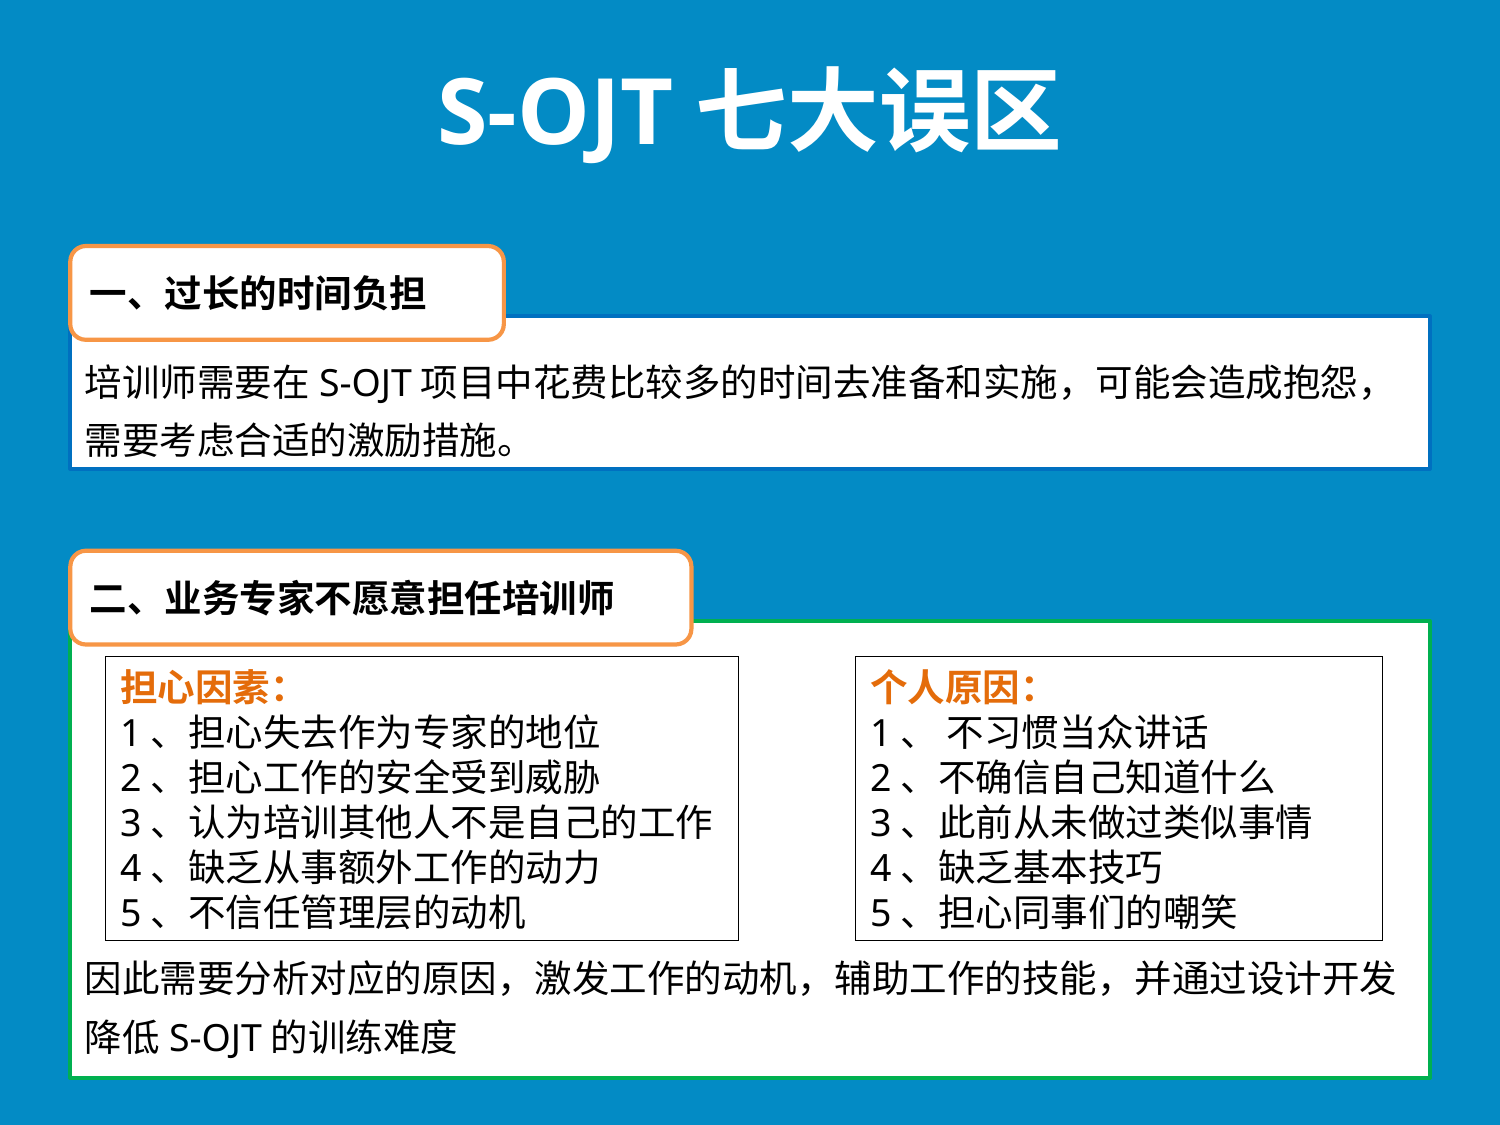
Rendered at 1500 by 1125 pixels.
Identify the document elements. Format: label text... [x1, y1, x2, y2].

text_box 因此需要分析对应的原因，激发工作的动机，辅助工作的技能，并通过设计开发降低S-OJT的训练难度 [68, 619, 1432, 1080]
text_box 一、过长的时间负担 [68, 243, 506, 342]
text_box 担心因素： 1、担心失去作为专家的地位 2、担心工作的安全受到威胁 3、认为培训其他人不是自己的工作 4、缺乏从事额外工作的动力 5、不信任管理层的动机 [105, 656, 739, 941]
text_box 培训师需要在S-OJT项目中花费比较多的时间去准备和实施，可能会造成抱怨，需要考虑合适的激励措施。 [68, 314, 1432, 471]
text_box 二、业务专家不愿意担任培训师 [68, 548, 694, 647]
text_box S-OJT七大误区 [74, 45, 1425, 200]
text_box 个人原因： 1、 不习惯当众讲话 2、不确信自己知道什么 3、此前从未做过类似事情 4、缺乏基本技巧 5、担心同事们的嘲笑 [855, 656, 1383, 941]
******
What the task asks: The result should be an exact retyped version of all the entries above, containing no pictures.

Answer below:
Rendered at 1500 by 1125 pixels.
Identify the document elements. Format: label text... [x1, y1, x2, y2].

text_box 因此需要分析对应的原因，激发工作的动机，辅助工作的技能，并通过设计开发降低S-OJT的训练难度 [68, 619, 1432, 1080]
text_box 一、过长的时间负担 [68, 243, 506, 342]
text_box 担心因素： 1、担心失去作为专家的地位 2、担心工作的安全受到威胁 3、认为培训其他人不是自己的工作 4、缺乏从事额外工作的动力 5、不信任管理层的动机 [105, 656, 739, 941]
text_box 培训师需要在S-OJT项目中花费比较多的时间去准备和实施，可能会造成抱怨，需要考虑合适的激励措施。 [68, 314, 1432, 471]
text_box 二、业务专家不愿意担任培训师 [68, 548, 694, 647]
text_box S-OJT七大误区 [74, 45, 1425, 200]
text_box 个人原因： 1、 不习惯当众讲话 2、不确信自己知道什么 3、此前从未做过类似事情 4、缺乏基本技巧 5、担心同事们的嘲笑 [855, 656, 1383, 941]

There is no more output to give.